In order to successfully reconstruct past climate and environmental change it is vital to understand when these changes occurred, and construct a ‘chronology’. Our ability to date environmental change is reliant on the quality of the dating methods we use. Developing accurate and precise dating methods allow for the best control on the timing of changes, and the best opportunity to understand leads, lags, and correlations within climatic and environmental systems. Advances in our dating methods have also allowed us to date different materials (e.g. organics, sand, bone, rocks), which are important if we want to study a range of environments. To use geochronology in environmental science successfully, there needs to be synergy between the chronological tool and the environmental tool in which it is being used. For example, we need to ensure that the dating method that we use is appropriate for the environment and the material that we are trying to date.

What have been the major developments in geochronology?

Over the past 50 years there have been major developments in dating techniques, and a number of important paradigm shifts. These improvements have been methodological – through developments in our understanding of how techniques should be used.

Radiocarbon dating is one of the most important geochronological tools, used for a wide range of different organic materials within many environmental settings. Since the discovery of radiocarbon dating by Willard Libby in 1949, the method has been revolutionised.

The main revolutions have been:

  • Calibration of radiocarbon dates: using tree rings and detailed records from Lake Suigetsu (http://www.suigetsu.org/), the Bahamas, and Hulu cave, radiocarbon dates can be securely calibrated. Marine records have also allowed calibration back to 50 ka BP.
  • The development of accelerated mass spectrometry (AMS) has allowed small samples to be dated, as well as different types of sample material.
  • The use of Bayesian statistics in radiocarbon dating has allowed precise age-depth models to be generated for sequences, allowing more robust comparison of records.
  • The development of chemical methods for radiocarbon dating has helped to push the upper limits of achievable ages to 50 ka BP.
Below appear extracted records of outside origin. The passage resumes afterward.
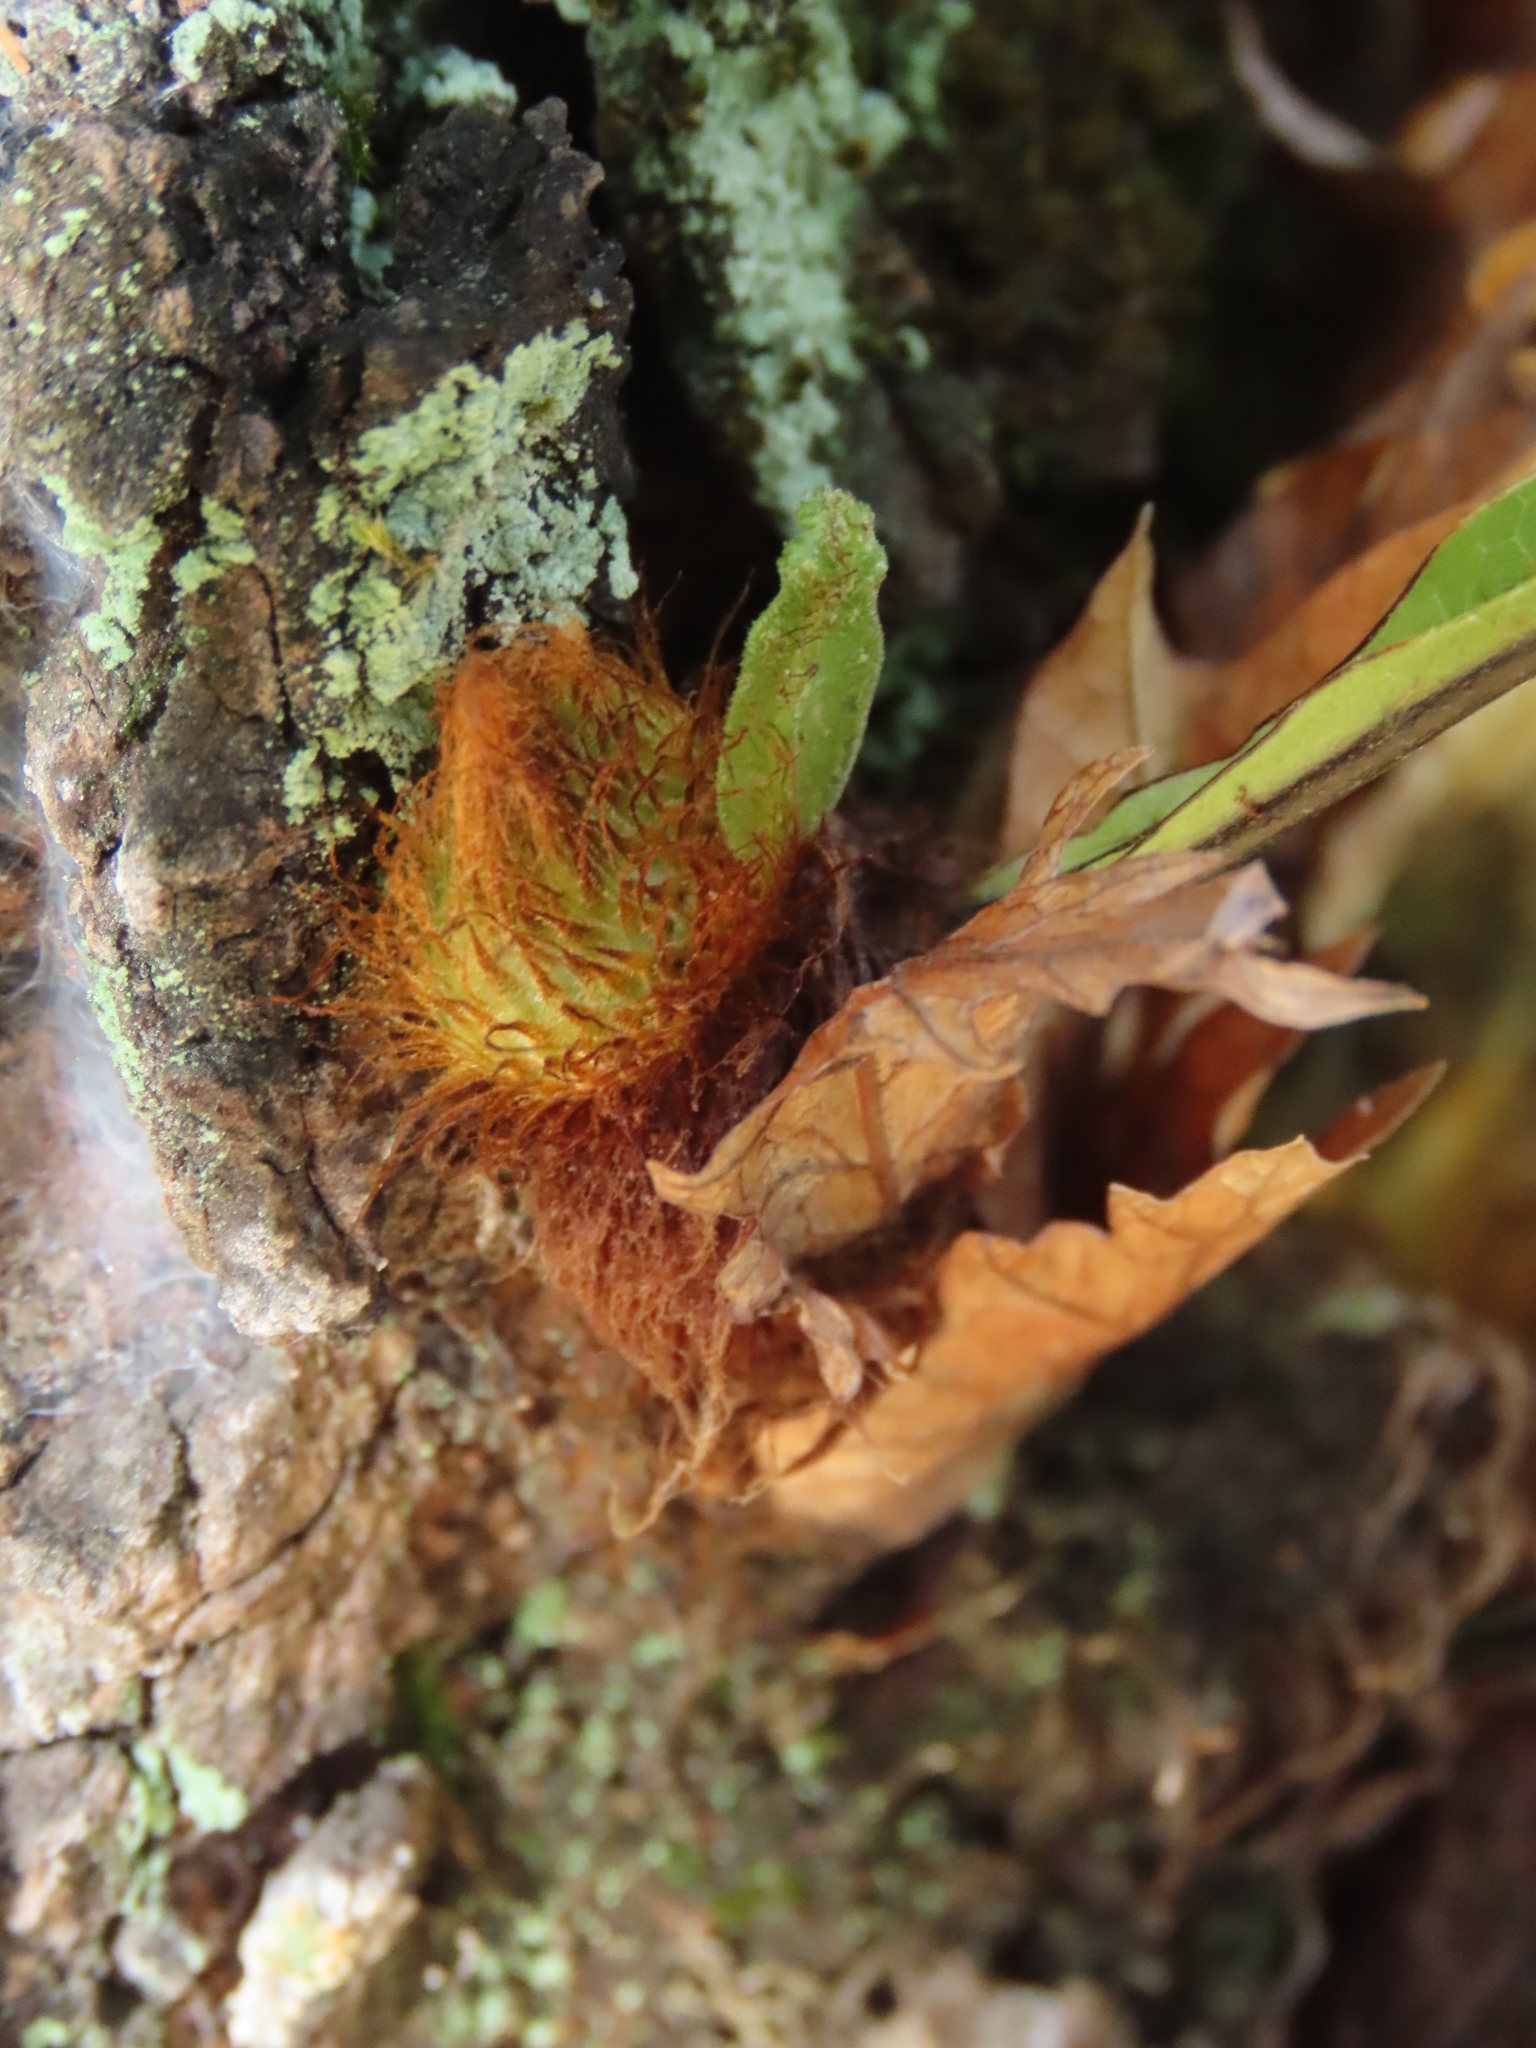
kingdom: Plantae
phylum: Tracheophyta
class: Polypodiopsida
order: Polypodiales
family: Polypodiaceae
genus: Drynaria
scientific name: Drynaria roosii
The long marine oxygen isotope stratigraphy (developed by Imbrie and Shackleton) has been one of the most influential developments in geochronology. Its use has actually led to major developments in how we both interact with, and interpret environmental data. Ice core records from Antarctica and Greenland have been very influential in understanding past climatic changes. Ice cores have annual resolution (each layer represents a year of snow deposition and compaction into ice), allowing us to look at changes over decadal and sometimes annual timescales. Other records and dating methods are now attempting to emulate this high precision. These developments have given records the highest possible precision, led to the development of integrated age models, and allow for inter-calibration.

Tephrachronology is a recently developed method, and has the potential to link multiple records across a wide geographical area. The use of tephra emerged in the 1970s and 1980s through work recognising Icelandic tephra in UK peat sequences. The method became more useful with the development of electron microprobe analysis, and the use of laser ablation ICP-MS to geochemically fingerprint different trace elements from tephra shards. Tephrachronology not only works to provide a chronology for sequences, but the presence of tephra in multiple sequences can allow climatic leads and lags to be investigated in high precision.
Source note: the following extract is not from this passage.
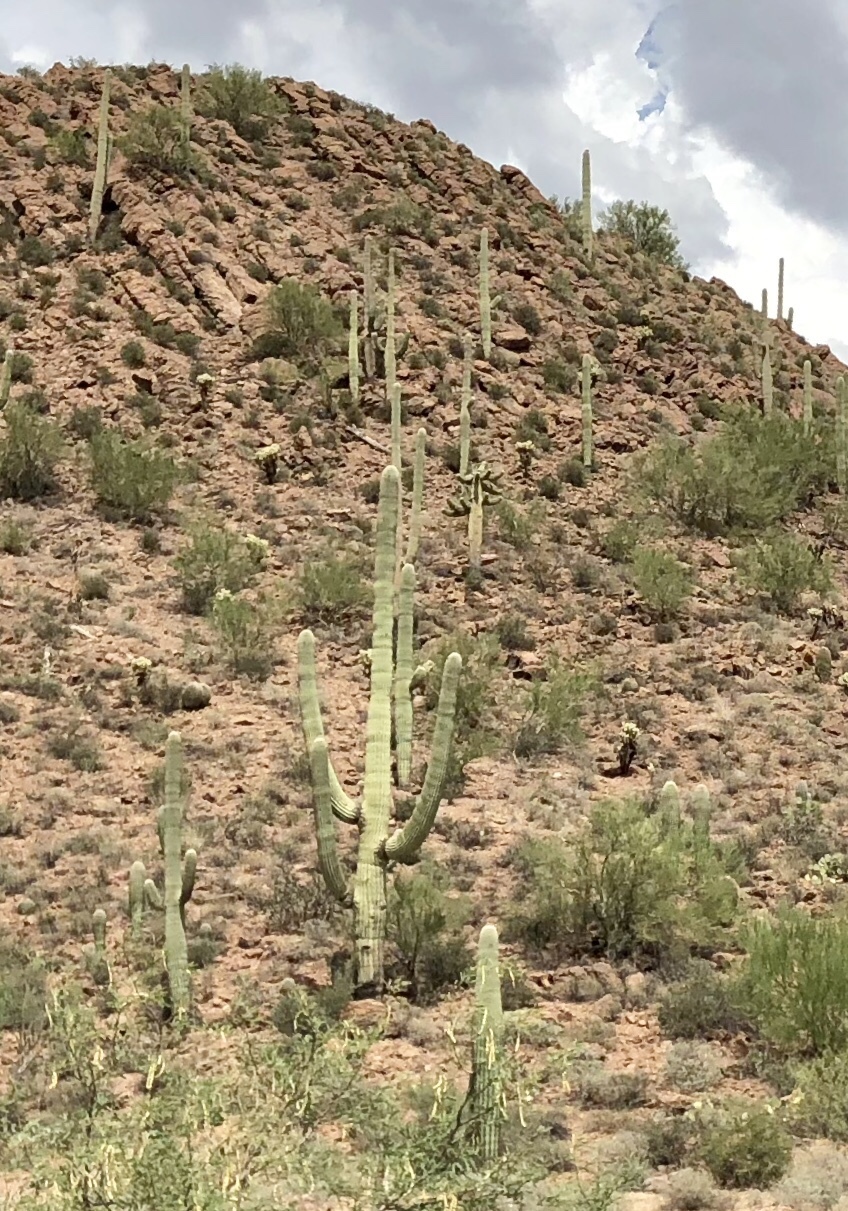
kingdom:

What are the major challenges?

  • Methodological progress will continue to be made in the future, improving the utility of dating methods.
  • For radiocarbon dating the use of atmospheric, marine, and reservoir radiocarbon data together will allow us to better understand the global cycle of carbon in the past. These developments will reduce the errors margins on the chronology (which, at the moment, are frequently centennial or millennial), to improve precision.
  • In the past, aligning records to one another – or wiggle-matching – has been used. This is problematic as it can remove variability between records.
  • Future research will use other methods – possibly tephrachronology – to correctly correlate records based on precise, independent evidence.